= Marta Klonowska =

Polish glass maker

Marta Klonowska (born in 1964, Warsaw) is a Polish glass maker who is best known for her many animal sculptures. She often depicts animals with a relationship to historical figures or paintings, in natural poses using broken colored glass (cf. Lynx After a Sketchbook Page by Albrecht Durer). Her works have been shown are included in collections internationally, including London, Paris, Berlin, and a solo show in Japan.

== Biography ==
Marta was born in Warsaw, Poland where she began her craft as an artist, and now lives in Düsseldorf, Germany. She attended the Academy of Fine Arts in Wroclaw, Poland (1987–1989), where she studied with A.R. Penck. Glass quickly became her favorite artistic medium from which most of her art is created. Marta found inspiration for her work in paintings from great historical figures, in which their pets, mostly dogs, where depicted as a symbol of wealth and power.

== Career ==
Marta Klonowska attempts to "create installations which should lead the audience into a new universe.”
The sense of a theatrical stage the animals and caregivers are presented in is an attempt to blend the realities together to make her audience think of the uncertainties of life.

Klonowska's work is included in the Alexander Tutsek-Stiftung Foundation, Munich;
the Boca Raton Museum of Art,
the Corning Museum of Glass, New York;
the Gerisch Sculpture Park, Neumünster, DE;
the Kunstsammlungen der Veste Coburg, Coburg, Germany;
the Museum Kunstpalast, Düsseldorf;
the Glasmuseum Hentrich, Düsseldorf;
and the Musée-Atelier du Verre, Sars-Poteries.

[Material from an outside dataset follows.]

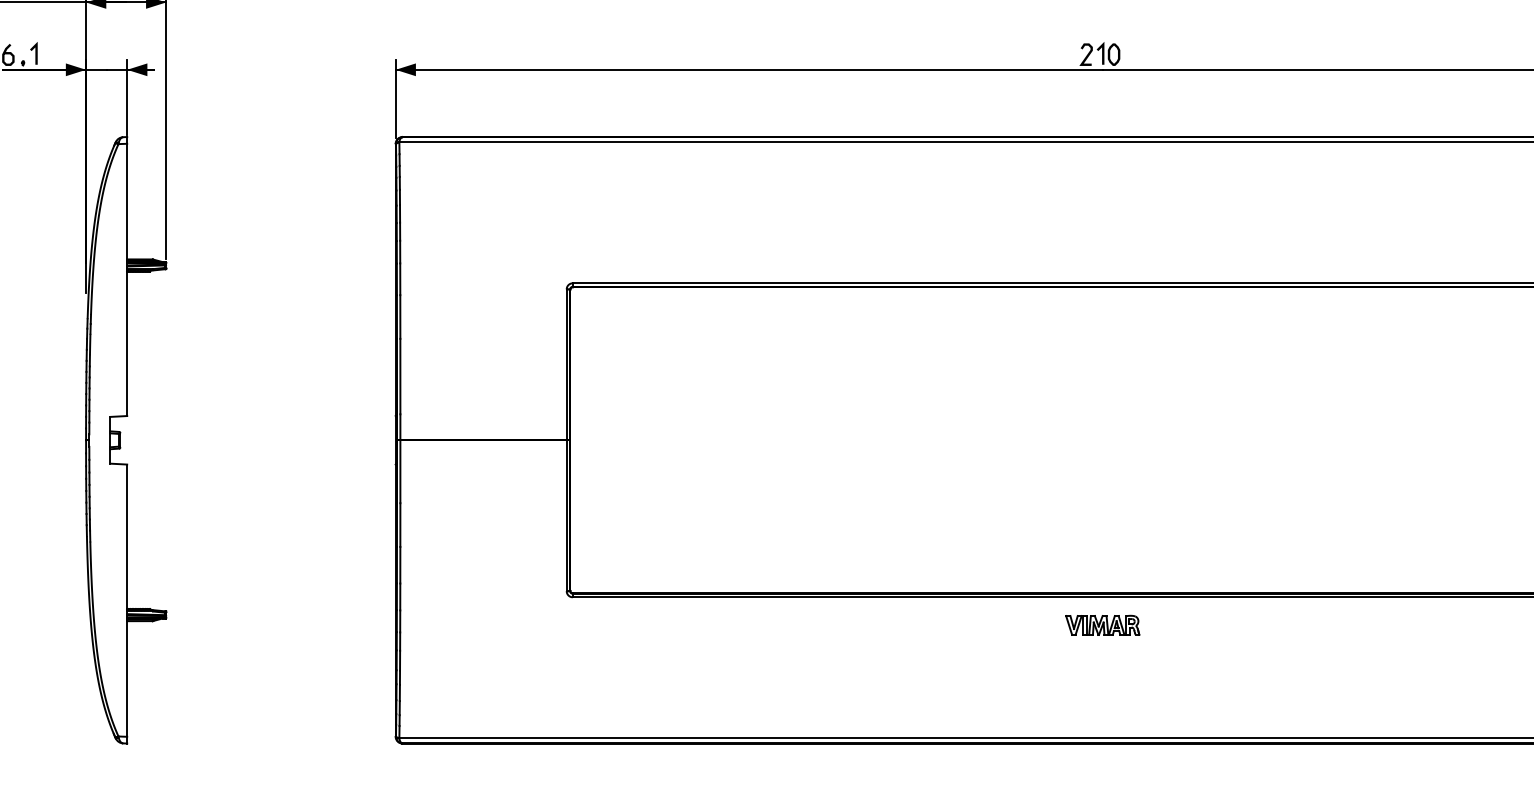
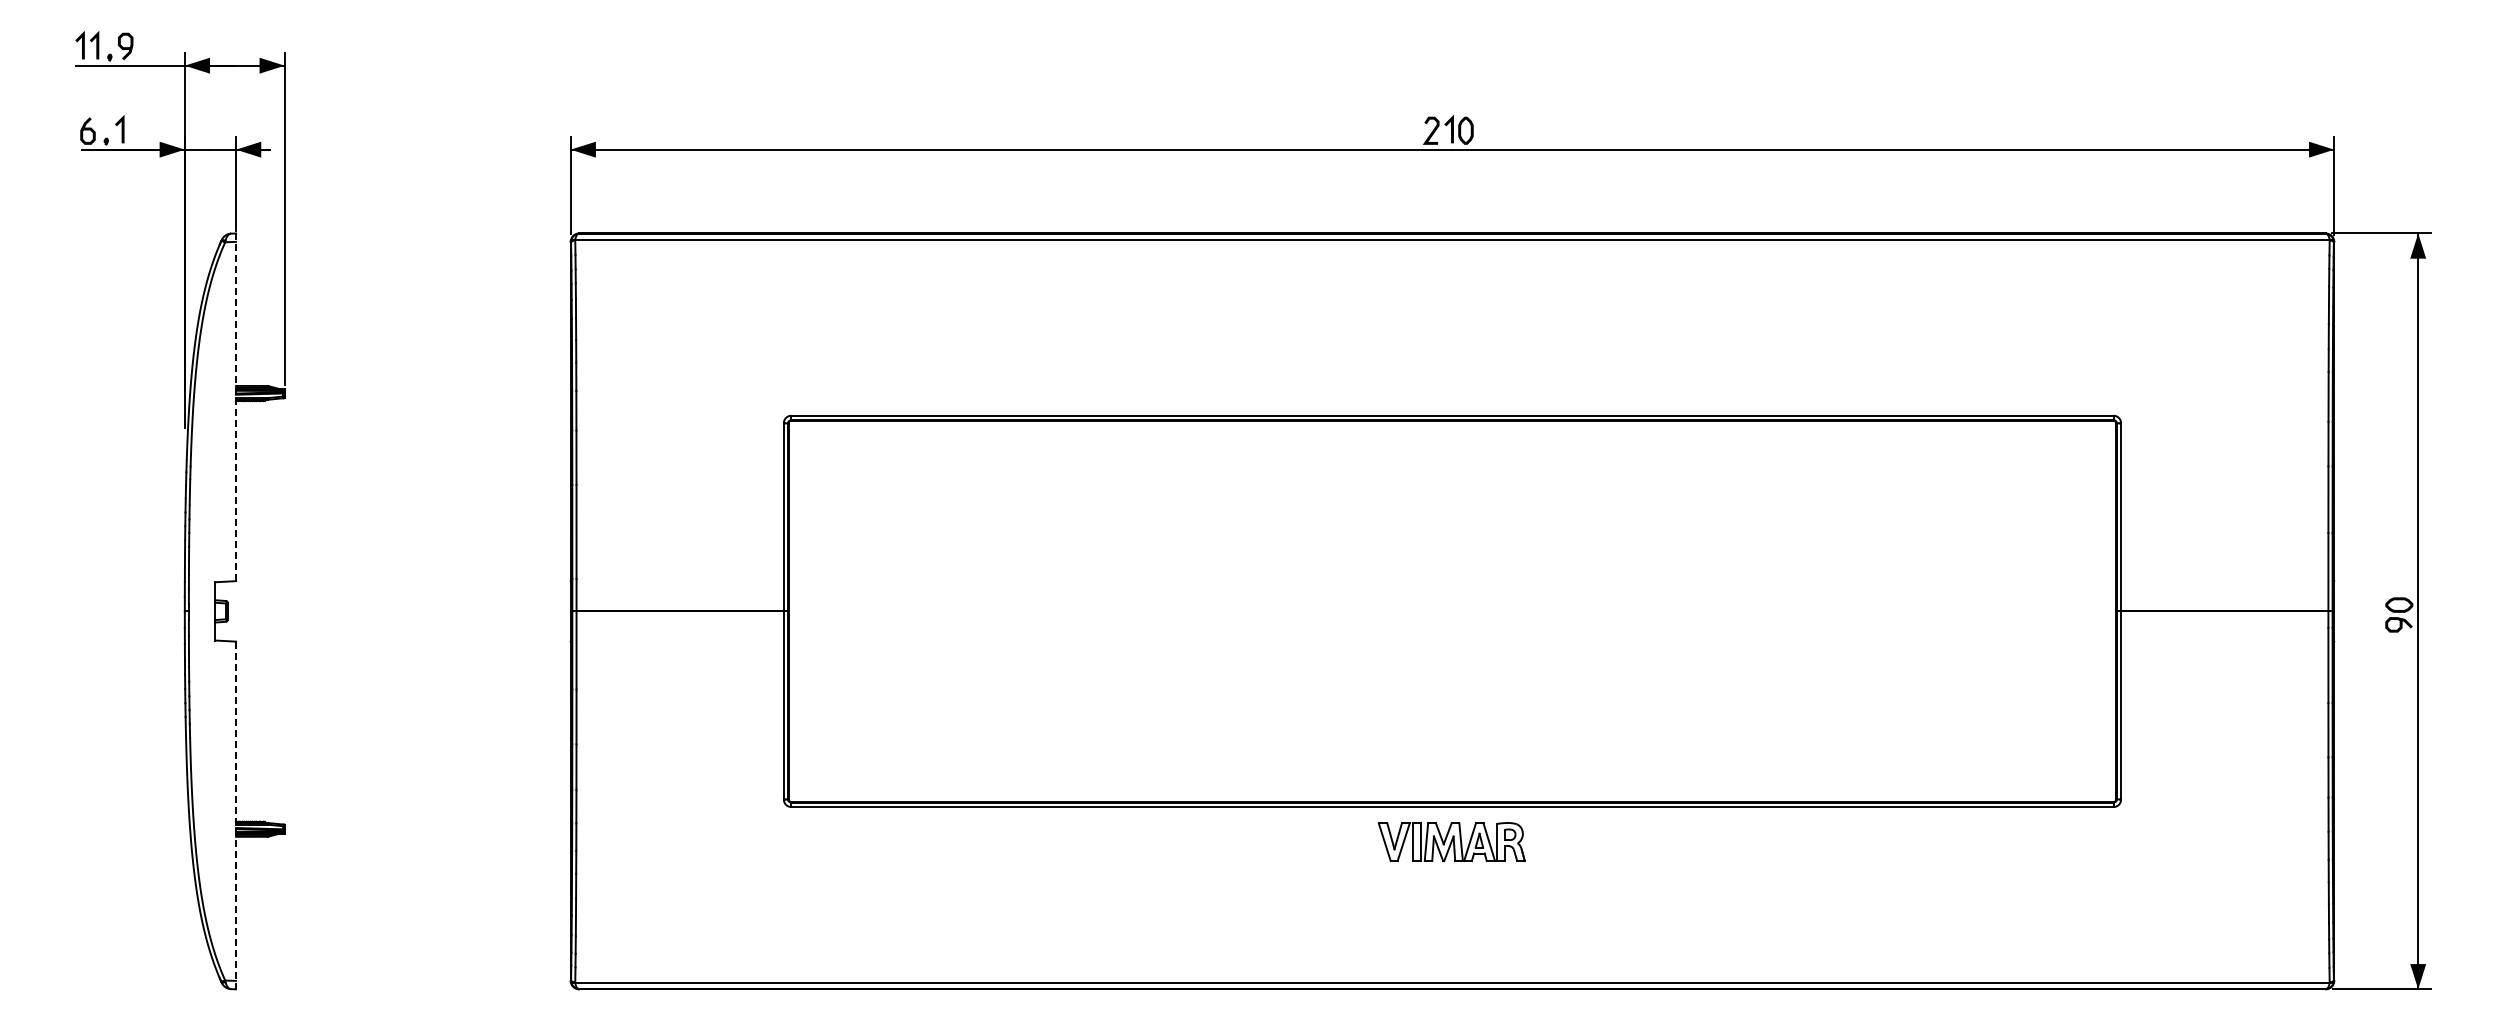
line: (127, 276) -> (236, 407), solid -> dashed
line: (127, 604) -> (236, 815), solid -> dashed
part: (1102, 624) -> (1451, 841), size x1.6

Marta Klonowska has exhibited in galleries including several exhibitions (2005 to 2015) at the Lorch+Seidel Galerie in Berlin. She participated in the event Glasstress(2011, 2013), Venice, which traveled world-wide.
Her work was part of the temporary exhibition Glassfever (2016), Dordrecht.
A solo show "Marta Klonowska - Istota", was held at the Toyama Glass Art Museum in Toyama, Japan in 2019.

== Awards and honors ==
Marta Klonowska has been an Artist in Residence(1999) at the Cité International des Arts, Paris, and an Artist in Residence (2002) at the Akerby Skulpturpark. She was a finalist for the Bombay Sapphire Prize (2006), London.